EXERCISE DESCRIPTION ▸ Write out the listing below line for line, changing nothing.

MATERIAL TO PROCESS ▸

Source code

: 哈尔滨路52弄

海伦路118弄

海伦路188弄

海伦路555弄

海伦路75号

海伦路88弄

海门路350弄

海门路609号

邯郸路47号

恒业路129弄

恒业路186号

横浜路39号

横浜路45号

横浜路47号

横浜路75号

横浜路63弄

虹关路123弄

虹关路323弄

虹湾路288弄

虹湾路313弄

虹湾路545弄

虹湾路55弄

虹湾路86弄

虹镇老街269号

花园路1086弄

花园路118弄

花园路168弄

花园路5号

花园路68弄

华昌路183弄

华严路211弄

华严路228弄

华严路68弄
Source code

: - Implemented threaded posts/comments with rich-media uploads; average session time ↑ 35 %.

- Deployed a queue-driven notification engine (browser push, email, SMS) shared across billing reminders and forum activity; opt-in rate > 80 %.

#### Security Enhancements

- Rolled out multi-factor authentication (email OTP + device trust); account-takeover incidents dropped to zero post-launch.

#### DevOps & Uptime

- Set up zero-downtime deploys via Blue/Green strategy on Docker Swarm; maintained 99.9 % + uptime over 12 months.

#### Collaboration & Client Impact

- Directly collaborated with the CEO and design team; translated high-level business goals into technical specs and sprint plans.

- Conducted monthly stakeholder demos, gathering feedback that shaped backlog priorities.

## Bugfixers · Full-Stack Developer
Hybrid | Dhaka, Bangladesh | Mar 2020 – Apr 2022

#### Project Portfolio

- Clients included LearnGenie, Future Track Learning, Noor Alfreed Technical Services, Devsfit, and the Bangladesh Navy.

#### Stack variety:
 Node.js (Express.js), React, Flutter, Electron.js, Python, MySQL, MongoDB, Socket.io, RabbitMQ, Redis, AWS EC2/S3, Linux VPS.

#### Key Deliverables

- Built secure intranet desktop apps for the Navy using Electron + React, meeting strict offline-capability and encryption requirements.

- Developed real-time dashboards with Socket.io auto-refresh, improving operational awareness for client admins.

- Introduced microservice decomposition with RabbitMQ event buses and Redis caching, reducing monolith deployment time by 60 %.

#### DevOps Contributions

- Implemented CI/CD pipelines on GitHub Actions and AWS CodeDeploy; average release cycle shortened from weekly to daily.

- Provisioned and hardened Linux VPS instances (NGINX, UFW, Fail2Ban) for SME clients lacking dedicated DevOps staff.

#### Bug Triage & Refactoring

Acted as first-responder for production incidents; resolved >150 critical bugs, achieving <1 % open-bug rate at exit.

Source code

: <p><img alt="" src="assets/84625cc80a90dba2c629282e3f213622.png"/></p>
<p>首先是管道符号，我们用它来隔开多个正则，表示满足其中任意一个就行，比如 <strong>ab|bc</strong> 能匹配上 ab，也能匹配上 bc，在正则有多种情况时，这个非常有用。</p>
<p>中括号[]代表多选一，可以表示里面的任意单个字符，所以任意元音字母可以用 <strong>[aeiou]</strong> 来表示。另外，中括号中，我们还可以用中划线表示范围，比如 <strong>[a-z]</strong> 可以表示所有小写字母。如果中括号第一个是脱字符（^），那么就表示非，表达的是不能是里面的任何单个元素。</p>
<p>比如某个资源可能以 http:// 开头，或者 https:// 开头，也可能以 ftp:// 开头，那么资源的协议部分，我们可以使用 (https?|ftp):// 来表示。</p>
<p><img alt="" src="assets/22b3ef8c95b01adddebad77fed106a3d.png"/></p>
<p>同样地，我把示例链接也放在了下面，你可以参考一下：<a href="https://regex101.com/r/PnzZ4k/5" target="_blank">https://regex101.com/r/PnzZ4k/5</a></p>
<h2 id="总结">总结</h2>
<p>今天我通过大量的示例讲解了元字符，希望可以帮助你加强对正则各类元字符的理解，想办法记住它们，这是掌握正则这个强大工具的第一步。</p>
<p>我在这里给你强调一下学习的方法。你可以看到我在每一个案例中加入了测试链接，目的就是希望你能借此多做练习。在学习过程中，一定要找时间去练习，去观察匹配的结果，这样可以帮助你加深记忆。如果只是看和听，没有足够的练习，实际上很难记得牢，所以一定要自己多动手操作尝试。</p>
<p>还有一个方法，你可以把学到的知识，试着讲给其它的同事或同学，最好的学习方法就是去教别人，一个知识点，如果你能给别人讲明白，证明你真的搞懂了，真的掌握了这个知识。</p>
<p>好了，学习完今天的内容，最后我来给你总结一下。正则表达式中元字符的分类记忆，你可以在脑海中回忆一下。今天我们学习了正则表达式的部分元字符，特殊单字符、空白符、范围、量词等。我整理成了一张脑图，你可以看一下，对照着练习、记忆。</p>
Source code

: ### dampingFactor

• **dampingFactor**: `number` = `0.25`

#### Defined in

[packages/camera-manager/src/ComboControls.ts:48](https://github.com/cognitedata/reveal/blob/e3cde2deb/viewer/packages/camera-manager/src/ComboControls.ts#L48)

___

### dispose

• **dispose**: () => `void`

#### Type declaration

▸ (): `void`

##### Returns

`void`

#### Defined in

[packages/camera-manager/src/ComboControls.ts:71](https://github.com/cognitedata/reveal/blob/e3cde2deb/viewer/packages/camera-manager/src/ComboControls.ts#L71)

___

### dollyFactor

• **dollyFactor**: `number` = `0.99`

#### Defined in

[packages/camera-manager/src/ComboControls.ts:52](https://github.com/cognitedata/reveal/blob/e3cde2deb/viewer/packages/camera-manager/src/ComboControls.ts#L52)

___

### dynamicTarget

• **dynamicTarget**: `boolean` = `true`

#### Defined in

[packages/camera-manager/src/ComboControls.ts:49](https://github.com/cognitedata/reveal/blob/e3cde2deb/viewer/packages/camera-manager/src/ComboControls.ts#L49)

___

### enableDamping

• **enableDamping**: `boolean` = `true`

RESULT OF THIS TASK ▸
Source code

: 哈尔滨路52弄

海伦路118弄

海伦路188弄

海伦路555弄

海伦路75号

海伦路88弄

海门路350弄

海门路609号

邯郸路47号

恒业路129弄

恒业路186号

横浜路39号

横浜路45号

横浜路47号

横浜路75号

横浜路63弄

虹关路123弄

虹关路323弄

虹湾路288弄

虹湾路313弄

虹湾路545弄

虹湾路55弄

虹湾路86弄

虹镇老街269号

花园路1086弄

花园路118弄

花园路168弄

花园路5号

花园路68弄

华昌路183弄

华严路211弄

华严路228弄

华严路68弄
Source code

: - Implemented threaded posts/comments with rich-media uploads; average session time ↑ 35 %.

- Deployed a queue-driven notification engine (browser push, email, SMS) shared across billing reminders and forum activity; opt-in rate > 80 %.

#### Security Enhancements

- Rolled out multi-factor authentication (email OTP + device trust); account-takeover incidents dropped to zero post-launch.

#### DevOps & Uptime

- Set up zero-downtime deploys via Blue/Green strategy on Docker Swarm; maintained 99.9 % + uptime over 12 months.

#### Collaboration & Client Impact

- Directly collaborated with the CEO and design team; translated high-level business goals into technical specs and sprint plans.

- Conducted monthly stakeholder demos, gathering feedback that shaped backlog priorities.

## Bugfixers · Full-Stack Developer
Hybrid | Dhaka, Bangladesh | Mar 2020 – Apr 2022

#### Project Portfolio

- Clients included LearnGenie, Future Track Learning, Noor Alfreed Technical Services, Devsfit, and the Bangladesh Navy.

#### Stack variety:
 Node.js (Express.js), React, Flutter, Electron.js, Python, MySQL, MongoDB, Socket.io, RabbitMQ, Redis, AWS EC2/S3, Linux VPS.

#### Key Deliverables

- Built secure intranet desktop apps for the Navy using Electron + React, meeting strict offline-capability and encryption requirements.

- Developed real-time dashboards with Socket.io auto-refresh, improving operational awareness for client admins.

- Introduced microservice decomposition with RabbitMQ event buses and Redis caching, reducing monolith deployment time by 60 %.

#### DevOps Contributions

- Implemented CI/CD pipelines on GitHub Actions and AWS CodeDeploy; average release cycle shortened from weekly to daily.

- Provisioned and hardened Linux VPS instances (NGINX, UFW, Fail2Ban) for SME clients lacking dedicated DevOps staff.

#### Bug Triage & Refactoring

Acted as first-responder for production incidents; resolved >150 critical bugs, achieving <1 % open-bug rate at exit.

Source code

: <p><img alt="" src="assets/84625cc80a90dba2c629282e3f213622.png"/></p>
<p>首先是管道符号，我们用它来隔开多个正则，表示满足其中任意一个就行，比如 <strong>ab|bc</strong> 能匹配上 ab，也能匹配上 bc，在正则有多种情况时，这个非常有用。</p>
<p>中括号[]代表多选一，可以表示里面的任意单个字符，所以任意元音字母可以用 <strong>[aeiou]</strong> 来表示。另外，中括号中，我们还可以用中划线表示范围，比如 <strong>[a-z]</strong> 可以表示所有小写字母。如果中括号第一个是脱字符（^），那么就表示非，表达的是不能是里面的任何单个元素。</p>
<p>比如某个资源可能以 http:// 开头，或者 https:// 开头，也可能以 ftp:// 开头，那么资源的协议部分，我们可以使用 (https?|ftp):// 来表示。</p>
<p><img alt="" src="assets/22b3ef8c95b01adddebad77fed106a3d.png"/></p>
<p>同样地，我把示例链接也放在了下面，你可以参考一下：<a href="https://regex101.com/r/PnzZ4k/5" target="_blank">https://regex101.com/r/PnzZ4k/5</a></p>
<h2 id="总结">总结</h2>
<p>今天我通过大量的示例讲解了元字符，希望可以帮助你加强对正则各类元字符的理解，想办法记住它们，这是掌握正则这个强大工具的第一步。</p>
<p>我在这里给你强调一下学习的方法。你可以看到我在每一个案例中加入了测试链接，目的就是希望你能借此多做练习。在学习过程中，一定要找时间去练习，去观察匹配的结果，这样可以帮助你加深记忆。如果只是看和听，没有足够的练习，实际上很难记得牢，所以一定要自己多动手操作尝试。</p>
<p>还有一个方法，你可以把学到的知识，试着讲给其它的同事或同学，最好的学习方法就是去教别人，一个知识点，如果你能给别人讲明白，证明你真的搞懂了，真的掌握了这个知识。</p>
<p>好了，学习完今天的内容，最后我来给你总结一下。正则表达式中元字符的分类记忆，你可以在脑海中回忆一下。今天我们学习了正则表达式的部分元字符，特殊单字符、空白符、范围、量词等。我整理成了一张脑图，你可以看一下，对照着练习、记忆。</p>
Source code

: ### dampingFactor

• **dampingFactor**: `number` = `0.25`

#### Defined in

[packages/camera-manager/src/ComboControls.ts:48](https://github.com/cognitedata/reveal/blob/e3cde2deb/viewer/packages/camera-manager/src/ComboControls.ts#L48)

___

### dispose

• **dispose**: () => `void`

#### Type declaration

▸ (): `void`

##### Returns

`void`

#### Defined in

[packages/camera-manager/src/ComboControls.ts:71](https://github.com/cognitedata/reveal/blob/e3cde2deb/viewer/packages/camera-manager/src/ComboControls.ts#L71)

___

### dollyFactor

• **dollyFactor**: `number` = `0.99`

#### Defined in

[packages/camera-manager/src/ComboControls.ts:52](https://github.com/cognitedata/reveal/blob/e3cde2deb/viewer/packages/camera-manager/src/ComboControls.ts#L52)

___

### dynamicTarget

• **dynamicTarget**: `boolean` = `true`

#### Defined in

[packages/camera-manager/src/ComboControls.ts:49](https://github.com/cognitedata/reveal/blob/e3cde2deb/viewer/packages/camera-manager/src/ComboControls.ts#L49)

___

### enableDamping

• **enableDamping**: `boolean` = `true`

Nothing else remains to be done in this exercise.